一斎の静かではあるが力がこもった言葉、「いかなる立場にあろうとも、生死のことは天に任せて、自分はただ敬の一字をもって貫くだけである」が、獄中の西郷にはただただうれしかったに違いない。」(p.46)
また、「今、ここ」に生きよということも、スピリチュアルな世界ではよく言われますが、これも同様のことを一斎は言っています。
「心は現在なるを要す。事未(いま)だ来たらざるに、邀(むか)うべからず。事すでに往(ゆ)けば、追うべからず。わずかに追い、わずかに邀うれば、則(すなわ)ちこれ放心なり。」(言志晩録175条)
「われわれはいつでも心を現在のことに集中しておかなければならない。事がまだ起こっていないのに、いたずらに取り越し苦労をしてはいけない。また過ぎ去ったことを追いかけてはいけない。わずかでも過去を追ったり、まだ来ない将来のことを案じることは、ともに自己の本心を失っていることである」(p.90)
「人心(じんしん)の霊なるは太陽の如(ごと)くしかり。ただ克伐怨欲(こくばつえんよく)、雲霧の如く四塞(しそく)すれば、この霊いずくにかある。ゆえに、誠意の工夫は、雲霧を掃(はら)いて白日(はくじつ)を仰ぐより先(せん)なるはなし。およそ学をなすの要は、これよりして基(もとい)を起こす。ゆえに曰く「誠は物の終始なり」と。」(言志耋録66条,南洲手抄言志録90条)
「孔子は門人の原憲(げんけん)の問いに答えて、克・伐・怨・欲を克服することが人に至る道だと説いたが、きわめて難しい問題でもあることも率直に認めている。あらためて、克(人に勝ちたがること)、伐(自慢したがること)、怨(怒り恨むこと)、欲(むさぼり欲しがること)の四悪徳を日々克服していけるよう自覚したい。」(p.137)
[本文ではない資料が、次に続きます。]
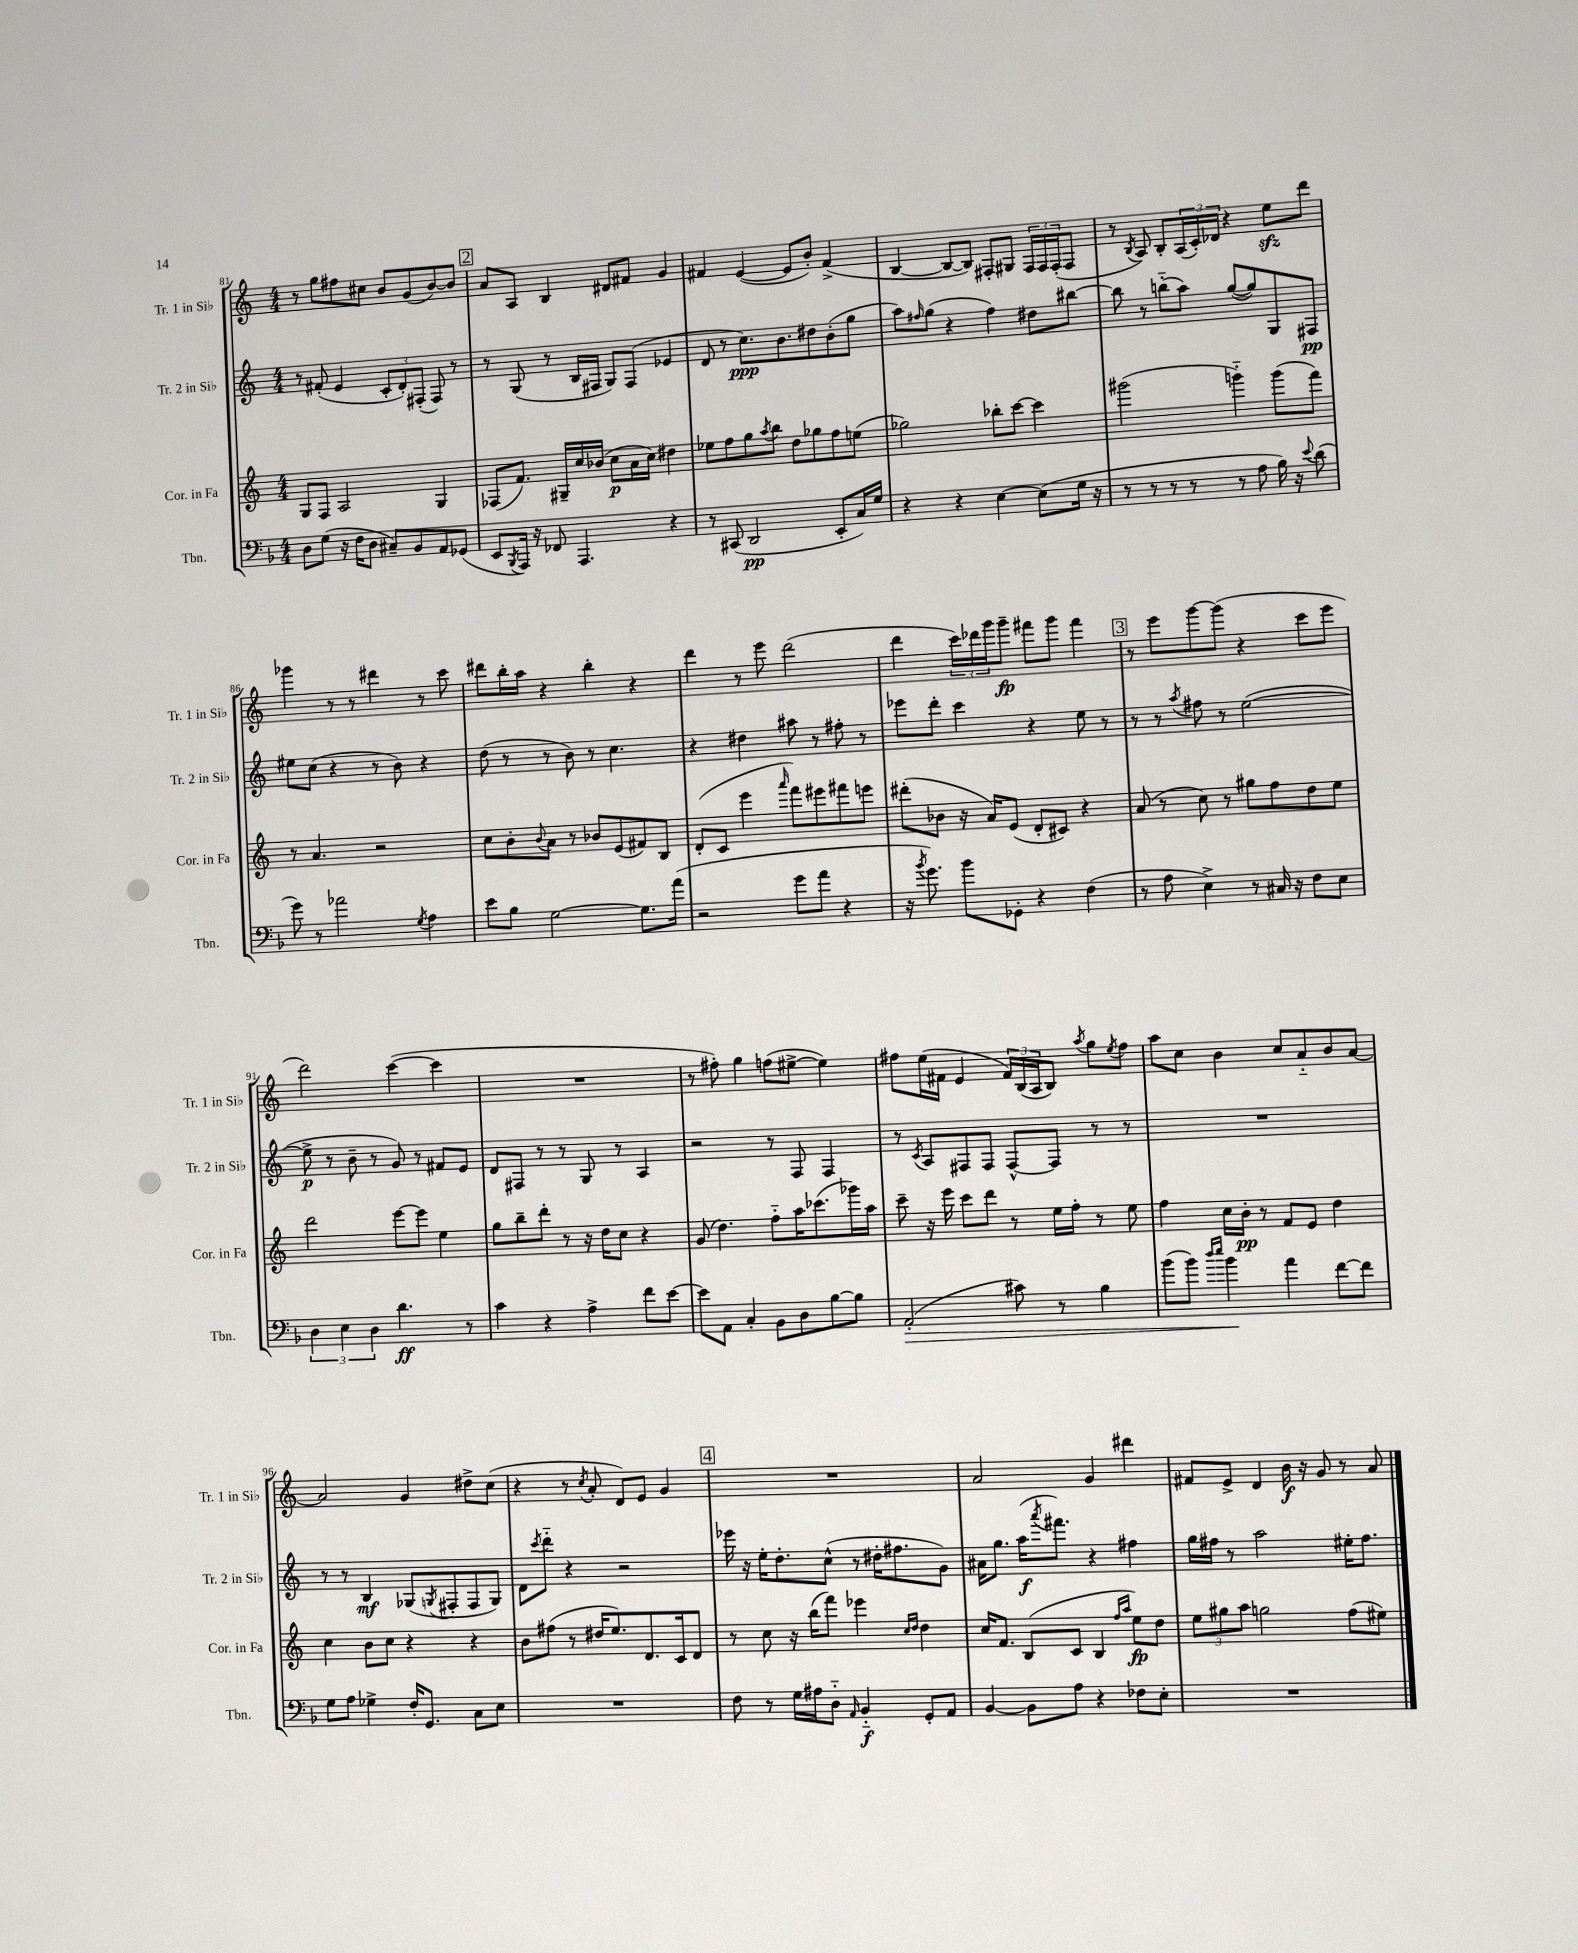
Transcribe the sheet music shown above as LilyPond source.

<<
\new StaffGroup <<
\new Staff = "s0" \with { instrumentName = "Tr. 1 in Sib" shortInstrumentName = "Tr. 1 in Sib" } {
    \clef treble \key c \major \numericTimeSignature \time 4/4
    r8 g''8 fis''8 cis''8 b'8 g'8( b'8~) b'8 |
    \mark \markup { \box "2" } a'8 a8 b4 dis'8 fis'8 g'4 |
    fis'4 e'4~( e'8 b'8-.) fis'4->( |
    b4~ b8~ b8) fis8-. gis8 \tuplet 3/2 { fis16 fis16 fis16-.( } fis8 |
    r8 \acciaccatura { b8 } a8) b8-. \tuplet 3/2 { a16( c'16-.) des'16 } r4 e''8\sfz d'''8 |
    ges'''4 r8 r8 dis'''4 r8 c'''8 |
    dis'''8 b''16-. a''16 r4 b''4-. r4 |
    d'''4 r8 e'''8 d'''2( |
    d'''4 \tuplet 3/2 { c'''16) des'''16 g'''16 } g'''8--\fp fis'''8 g'''8 fis'''4 |
    \mark \markup { \box "3" } r8 e'''8 g'''8~ g'''8( r4 c'''8 e'''8 |
    d'''2) c'''4~( c'''4 |
    R1 |
    r8 fis''8-.) g''4 f''8( eis''8~-> eis''4) |
    fis''8 e''16( fis'16 e'4 \tuplet 3/2 { fis'16) b16( a16 } b8) \acciaccatura { a''8 } g''8 \acciaccatura { e''8 } fis''8 |
    a''8 c''8 b'4 c''8 a'8-_ b'8 a'8~ |
    a'2 g'4 dis''8-> c''8( |
    r4 r8 \acciaccatura { c''8 } a'8-. d'8) e'8 g'4 |
    \mark \markup { \box "4" } R1 |
    a'2 g'4 dis'''4 |
    fis'8 e'8-> d'4 b'16\f r16 g'8 r8 a'8 \bar "|." |
}
\new Staff = "s1" \with { instrumentName = "Tr. 2 in Sib" shortInstrumentName = "Tr. 2 in Sib" } {
    \clef treble \key c \major \numericTimeSignature \time 4/4
    r8 fis'8-.( e'4 \tuplet 3/2 { c'8-. d'8-.) fis8-.( } fis8) r8 |
    \mark \markup { \box "2" } r8 g8( r8 b16 fis16 g8) fis8( ees'4 |
    d'8 r8 c''8.\ppp) b'8. dis''8 b'8-.( g''8 |
    a''8) \grace { fis''16 } g''8( r4 fis''4) dis''8 bis''8~ |
    bis''8 r8 b''8-_( a''8) g''8~( g''8) g8 fis8\pp |
    eis''8 c''8( r4 r8 b'8) r4 |
    d''8( r8 r8 b'8) r8 c''4. |
    r4 dis''4 ais''8 r8 fis''8-. r8 |
    ees'''8 d'''8-. c'''4 r4 e''8 r8 |
    \mark \markup { \box "3" } r8 r8 \acciaccatura { a''8 } fis''8 r8 e''2~( |
    e''8->\p r8 b'8-- r8 g'8) r8 fis'8 e'8 |
    d'8 fis8 r8 r8 g8 r8 a4 |
    r2 r8 f8 f4 |
    r8 \acciaccatura { c'8 } a8 fis8 fis8 fis8~-^ fis8 r8 r8 |
    R1 |
    r8 r8 b4\mf ges8( \acciaccatura { g8 } fis8-. fis8 g8) |
    d'8 \acciaccatura { c'''8 } d'''8-_ r4 r2 |
    \mark \markup { \box "4" } ees'''16 r16 e''16-. d''8.-. c''8-^( r8 dis''16-. fis''8. g'8) |
    ais'16 g''8. a''16\f( \acciaccatura { a'''8 } fis'''8.) r4 fis''4 |
    g''16 fis''16 r8 a''2 eis''16-. fis''8. \bar "|." |
}
\new Staff = "s2" \with { instrumentName = "Cor. in Fa" shortInstrumentName = "Cor. in Fa" } {
    \clef treble \key c \major \numericTimeSignature \time 4/4
    g8 f8 a2 g4 |
    \mark \markup { \box "2" } fes8( f'8.) gis16-- c''16 bes'16( c''8\p a'16 c''16) dis''4 |
    ees''8 f''8 g''8 \acciaccatura { a''8 } b''8 d''8 ges''8 f''8 e''8( |
    ges''2) bes''8-. c'''8~ c'''4 |
    gis'''2( g'''4-_) g'''8( f'''8) |
    r8 a'4. r2 |
    c''8 b'8-. \appoggiatura { b'8 } a'8 r8 bes'8 e'8( fis'8) b8 |
    d'8-.( c'8 e'''4 \grace { a'''16 } f'''8) eis'''8 fis'''8 e'''8 |
    dis'''8-.( bes'8 r16 a'16) e'8( d'8-. cis'8) r4 |
    \mark \markup { \box "3" } a'8( r8 c''8) r8 gis''8 f''8 d''8 e''8 |
    d'''2 e'''8~ e'''8 e''4 |
    g''8 b''8-- d'''8-. r8 r16 d''16 c''8 r4 |
    g'8( d''4.) f''8-_ a''16 ces'''8.( ges'''16) a''16 |
    c'''8-- r16 e'''16 c'''8 d'''8 r8 e''16 f''16-. r8 e''8 |
    f''4 c''16 b'16-.\pp r8 f'8 e'8 d''4 |
    c''4 b'8 c''8 r4 r4 |
    b'8 fis''8( r8 dis''16 e''8.) d'8. c'16 d'8 |
    \mark \markup { \box "4" } r8 c''8 r16 b''16( f'''8) ees'''4 \grace { c''16 d''16 } d''4 |
    c''16 f'8. b8( c'8 b4 \grace { f''16 a''16 } e''8\fp) d''8 |
    \tuplet 3/2 { e''8 gis''8 a''8 } g''2 f''8( eis''8) \bar "|." |
}
\new Staff = "s3" \with { instrumentName = "Tbn." shortInstrumentName = "Tbn." } {
    \clef bass \key f \major \numericTimeSignature \time 4/4
    d8 g8( r16 f16 d8 cis8--) bes,8 a,8 ges,8( |
    \mark \markup { \box "2" } e,8 \acciaccatura { bes,,8 } a,,16) r16 fes,8 a,,4. r4 |
    r8 cis,8( d,2\pp e,8-. c16) g16 |
    r4 r4 e4~ e8( g16 r16 |
    r8 r8 r8 r8 r8 a8 bes16) r16 \appoggiatura { e'8 } d'8( |
    g'8) r8 aes'2 \acciaccatura { g8 } a4 |
    e'8 bes8 g2~ g8. a'16( |
    r2 g'8 a'8 r4 |
    r16 \acciaccatura { bes'8 } g'8.) bes'8 ges,8-. r4 f4( |
    \mark \markup { \box "3" } r8 a8 e4->) r8 cis16 r16 f8 e8 |
    \tuplet 3/2 { d4 e4 d4 } d'4.\ff r8 |
    c'4 r4 a4-> f'8 e'8~ |
    e'8 a,8 c4-. bes,8 d8 bes8~ bes8 |
    a,2-.\>( cis'8) r8 bes4 |
    bes'8( bes'8) \grace { d''16 e''16 } bes'4\! a'4 f'8~ f'8 |
    g8 a8 ges4-> f16-. g,8. c8 e8 |
    R1 |
    \mark \markup { \box "4" } f8 r8 g16 ais16 d8-_ \grace { a,16 } bes,4-_\f g,8-. a,8 |
    bes,4~ bes,8 a8 r4 fes8 e8-. |
    R1 \bar "|." |
}
>>
>>
\layout { \context { \Score currentBarNumber = #81 } }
これなども、まさにスピリチュアル系でよく言われることです。
人はもともと完全な素晴らしい存在なのです。そうであることを忘れているために、そういう素晴らしい存在らしからぬことができる。
そこで課題となるのが上記の4つの悪徳になるわけですが、「人に勝ちたがる」や「自慢したがる」というのは、他人の評価を得たいと考えです。
つまり愛が足りないと感じているから、それを得たいと思っているのです。
また「怒り恨むこと」や「むさぼり欲しがること」というのも、愛が足りなくて得られないのではないかという不安、怖れから生じています。
究極的にはこの4つの悪徳も、「愛が足りない」という思いに集約され、それを克服することが重要だというわけです。
「諺(ことわざ)にいう、禍(わざわい)は下(しも)より起こると。余(よ)謂(い)う、これ国を亡ぼすの言なり。人主(じんしゅ)をして誤りてこれを信ぜしむべからずと。およそ禍はみな上(かみ)よりして起こる。その下より出ずるものといえども、しかもまた必ず致すところあり。成湯之誥(せいとうのこう)にいわく、爾(なんじ)、万方(まんぽう)の罪あるは予(よ)一人にありと。人主たる者は、まさにこの言を監(かんが)みるべし。」(言志録102条)
「諺に災いは下より起こるとあるが、これは亡国の諺であって君主にこれを信じさせてはいけないと思う。すべて災いは上より起こるものである。下から出た災いでも、必ず上に立つ者がそういうふうにさせているものだ。殷(いん)の湯王(とうおう)が家来に諭し告げて言った。
「汝ら四方の国々の人民に罪悪があるのは、すべて自分一人の責任である」
君主はまさにこの言を手本とすべきである」(p.217)
これは君主の心構えを語っているようにも思えますが、君主でなくても、1人の人間としての生き方を言っているように思います。
つまり、自分の人生において起こることは、すべて自分の責任だと受け止める生き方です。
長らく日本化薬の会長を務め、財界の不倒翁と呼ばれた原安三郎氏は、学生の頃から人物と思われる人々を訪ねていたのだそうです。
そして、それによって感じたことを、次のように言ったそうです。
「こうして訪問で得たものは大きかった。特に多くの人が『他人に責任転嫁しない』という生き方をされているのには感じ入りました。人の度量というものはそこから育つものです」(p.218)
このように、スピリチュアル系の本で言っていることと、中国古典から続く考え方として言われていることが、大部分で符合することが言えると思いました。
ただ、こういう中国古典の言葉は格調が高く、読んでいると自然と背筋が伸びてしまうのが不思議です。
改めて、論語や孟子なども読み直してみたくなりました。